Dermot & Grania's Bed, Cahermacrusheen, Co. Clare
Co. Clare |
Megalithic Tombs
On a gently sloping pasture in County Clare, there is a monument that has, in the most literal sense, ceased to exist.
What was once a wedge tomb, a type of megalithic burial chamber built in the late Neolithic and early Bronze Age, typically consisting of a roofed stone gallery that tapers from west to east, has collapsed, been buried under field clearance, and finally lost altogether. Yet its name persists. Marked on Ordnance Survey maps as far back as 1842, and again on the 1920 edition, it was labelled "Dermot and Grania's Bed", a designation attached to dozens of megalithic sites across Ireland, reflecting a folk tradition that linked ancient monuments to the legendary flight of Diarmuid and Gráinne, the eloping couple of Irish mythology who supposedly sheltered at a different stone each night.
When the antiquarians William Copeland Borlase and Thomas Johnson Westropp examined the remains in the late nineteenth century, the tomb had already fallen. Borlase, writing in 1897, described two sidestones, each three metres long, lying flat and broken in the middle, with the chamber's original standing height estimated at around 1.22 metres. Westropp, visiting shortly after, recorded the roof-slab in more detail: over three metres long, nearly two and a half metres wide at its western end and narrowing to just under two metres at the east, it lay across the northern sidestone. Two smaller endstones had also been found beneath the larger slabs, and their differing lengths led Westropp to conclude there had been the "usual eastward taper" characteristic of wedge tombs. Both men noted the tomb had been embedded in a cairn, though that cairn had already been removed by the time they arrived. A 1952 survey by Ruaidhrí de Valera and Seán Ó Nualláin found no trace of it whatsoever.

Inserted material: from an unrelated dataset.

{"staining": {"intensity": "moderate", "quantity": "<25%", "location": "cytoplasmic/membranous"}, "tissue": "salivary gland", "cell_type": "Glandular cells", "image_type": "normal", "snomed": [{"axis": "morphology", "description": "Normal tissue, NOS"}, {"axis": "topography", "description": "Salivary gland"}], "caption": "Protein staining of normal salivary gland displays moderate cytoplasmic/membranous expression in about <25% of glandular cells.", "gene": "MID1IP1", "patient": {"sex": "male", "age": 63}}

A field inspection in 1998 identified a trapezoidal area of roughly nine by seven metres that may mark the original site. One side is defined by a field wall; the others are low, grass-covered banks, barely twenty centimetres high. The interior is heaped with overgrown field-clearance rubble. It sits within a larger multiperiod field system, which suggests the land has been worked and reworked across many centuries, each phase gradually obscuring what came before. The 1840 Ordnance Survey Name Book called it a "stone altar", which may say more about how nineteenth-century recorders perceived such things than about any actual ritual function. The name on the map outlasted the stones beneath it.